In the entries below, begin at the line with "Lufttemperatur, 4: -3.5 -> -3.4" and stop after the line with "1610612765: 180000 -> 202000"; output those lines exactly and omit the pictures.

◆ GIVEN ENTRIES ◆
*** Block opens ***

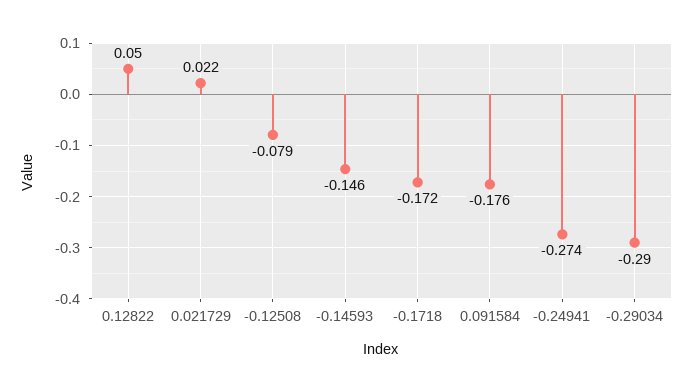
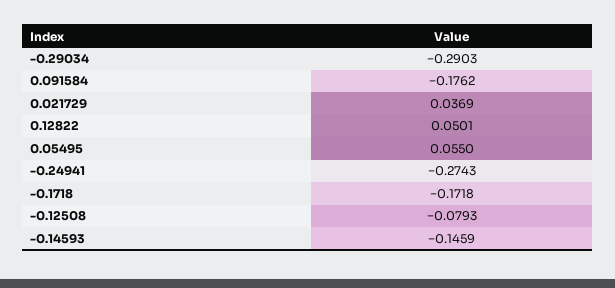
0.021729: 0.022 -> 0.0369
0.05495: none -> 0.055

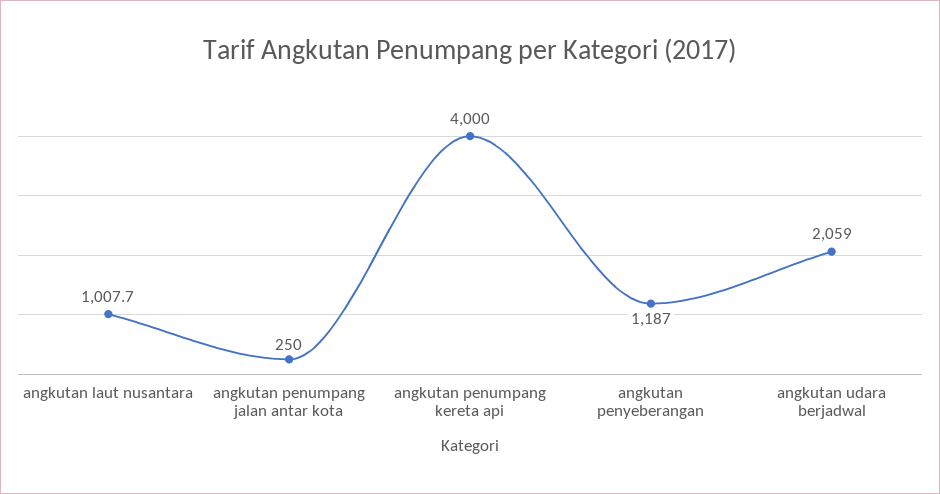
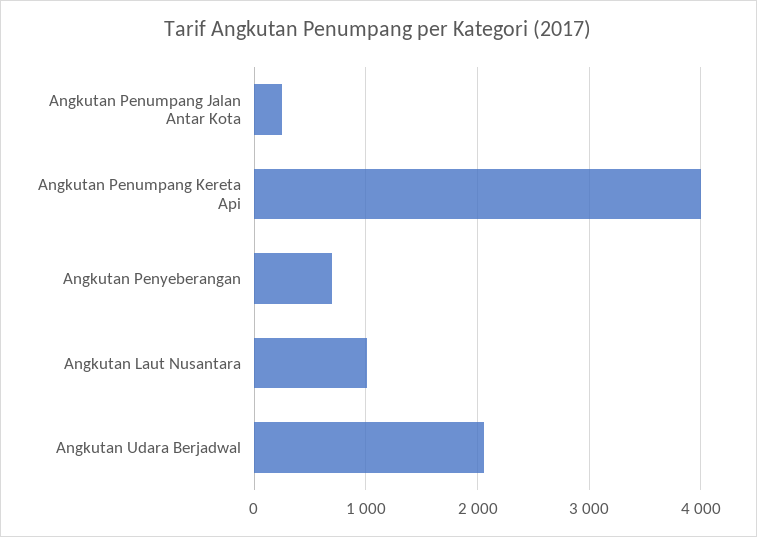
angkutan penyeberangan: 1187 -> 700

*** Block closes ***
*** Block opens ***

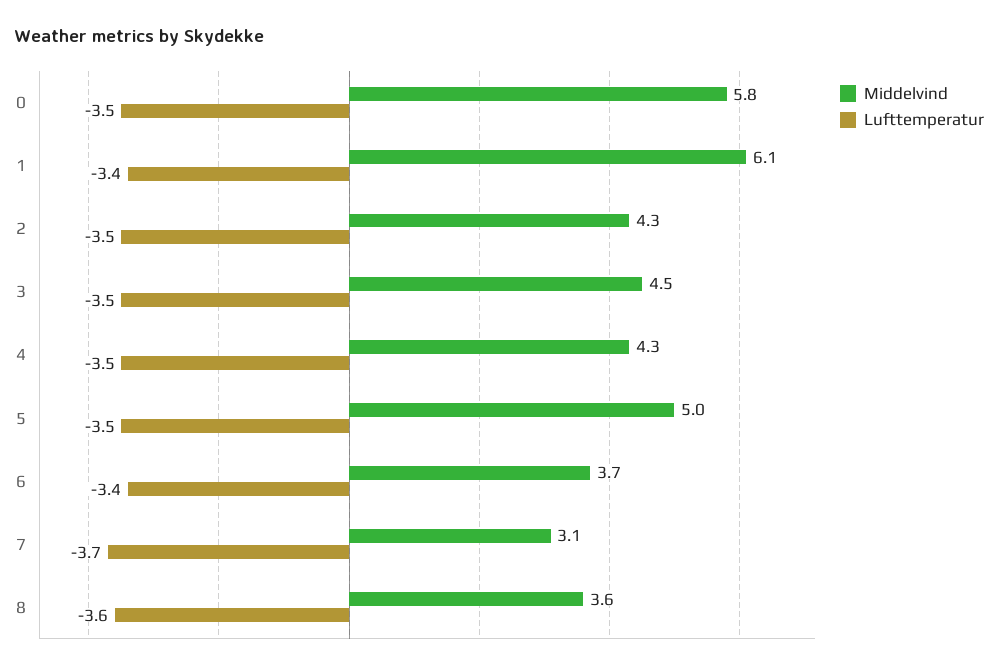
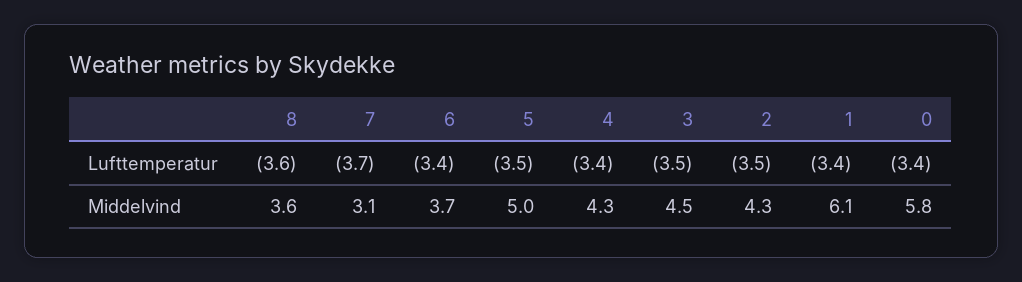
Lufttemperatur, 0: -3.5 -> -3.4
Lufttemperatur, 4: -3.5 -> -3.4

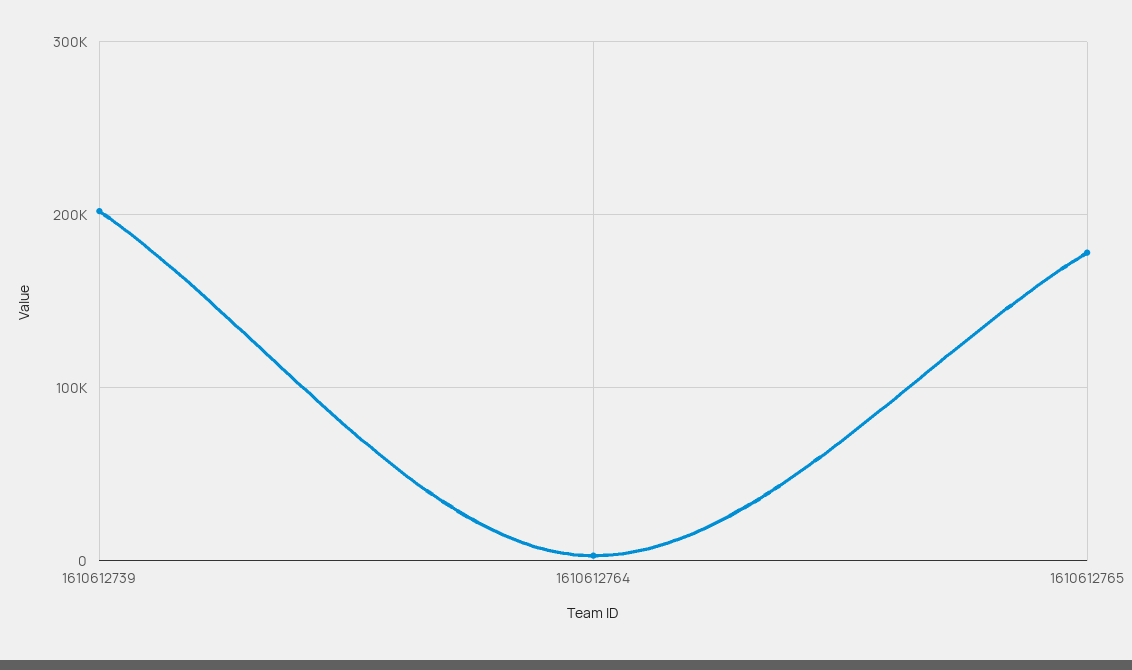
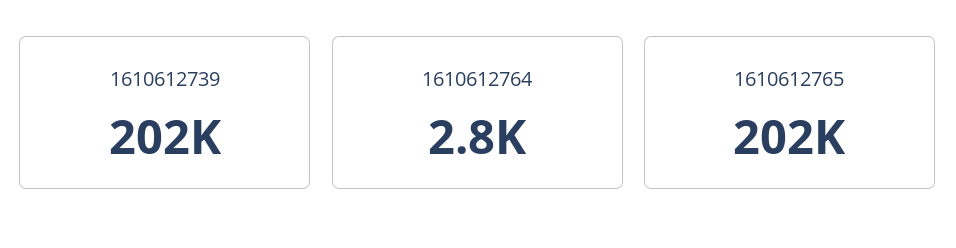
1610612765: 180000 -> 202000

*** Block closes ***

◆ YOUR SOLUTION ◆
Lufttemperatur, 4: -3.5 -> -3.4

1610612765: 180000 -> 202000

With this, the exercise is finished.